**DATA FOR REVIEW**.
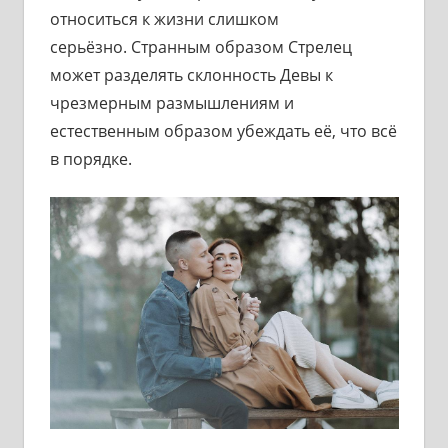
относиться к жизни слишком
серьёзно. Странным образом Стрелец
может разделять склонность Девы к
чрезмерным размышлениям и
естественным образом убеждать её, что всё
в порядке.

**JOB**.
Reproduce verbatim every line of text from the records above, leaving out the pictures.

**ANSWER AREA**.
относиться к жизни слишком
серьёзно. Странным образом Стрелец
может разделять склонность Девы к
чрезмерным размышлениям и
естественным образом убеждать её, что всё
в порядке.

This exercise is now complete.